Self-care is not just long baths and facial makeup to maintain health. Whether it's learning to say "no" or finding more time for yourself, it's about tackling the obstacles that wreak havoc on your health and well-being. There are so many self-care podcasts out there now that are so inspiring. We enjoy Self Care Club by Lauren Mishken and Nicole Goodman. "Happy Place" by Fran Cotton. "Feel Better, Live Longer" by Dr. Rangan Chatterjee
20. Go into the water
Swimming in a pond, lake, river or open ocean is even more effective than swimming in your local pool because you have to work against the waves and currents. For a gentle introduction to outdoor swimming, try the Lido and find inspiration and essential safety advice at outdoorswimmingsociety.com and wildswimming.co.uk.
21. Sit for attention
We know that standing posture is important for healthy bones, joints, and muscles, but did you know that many people also need to adjust how they sit? The most important thing to know is that this means that you should keep your feet flat on the floor when you sit in a chair for long periods of time.

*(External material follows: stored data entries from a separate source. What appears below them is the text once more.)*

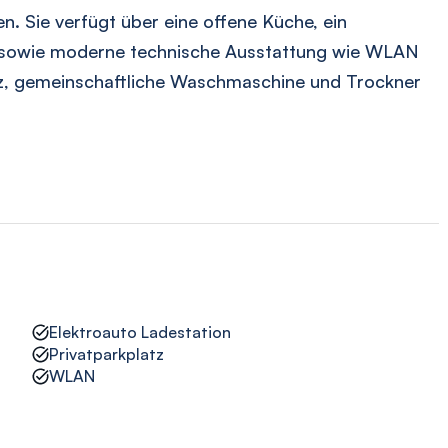
en. Sie verfügt über eine offene Küche, ein
k sowie moderne technische Ausstattung wie WLAN
atz, gemeinschaftliche Waschmaschine und Trockner
Elektroauto Ladestation
Privatparkplatz
WLAN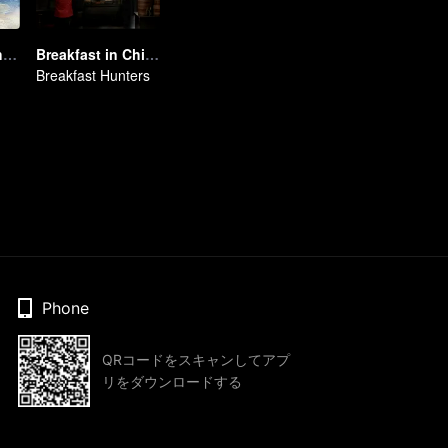
A Long Cherished Dream
Breakfast in China 5
Breakfast Hunters
Phone
QRコードをスキャンしてアプ
リをダウンロードする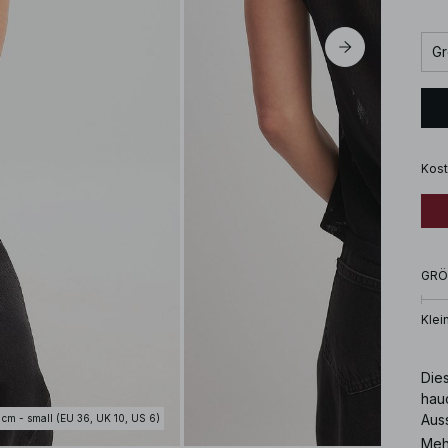
Gr
Kost
GRÖ
Klei
Dies
hauc
Auss
 cm - small (EU 36, UK 10, US 6)
Ober
Meh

Your knees should be at hip height or lower and there should be a little space between the back of your knees and the seat. Footrests are useful if your legs are too short to reach the floor.
22. Perfect your pudding
An easy way to eat more fruit is to make it as a dessert. Roasted peaches, figs, plums and apples are tasty sweet foods rich in fiber and antioxidants. Serve with plain yogurt or semi-fat cream instead of double cream.
23. Diversify your diet
Enjoying a variety of plants that feed your gut microbes is an easy, science-based way to improve your health. The easiest way is to mix up your existing meals. So instead of regular red peppers, choose a bag of mixed colored peppers. Instead of green beans, use a can of mixed beans. Choose frozen mixed vegetables or stir-fry packages instead of one type of package. Eat mixed nuts instead of plain almonds.
24. Watch out for coffee creep
Did you know that coffee is one of the biggest sources of antioxidants in our diet? But caffeine can also release high levels of the stress hormone cortisol. If you rely too much on coffee to get you through the day, and headaches and nervousness are the evidence, try brewing some cocoa in the afternoon. Although it is called "coffee", it is made from cocoa beans instead of coffee beans. Try Trailblazer Peruvian Cacao Brew.
25. Look for perseverance, not perfection.
If one of the tires is punctured, the other three tires will not be punctured. If you stub your toe, don't turn around and stub another toe. So why does one bad meal or one day of eating turn into weeks or months of bad eating? Or does one missed workout turn into weeks of not doing anything? Don't get distracted by remembering that it's what you do most of the time, not what happens every once in a while. In other words, we strive for consistency, not perfection.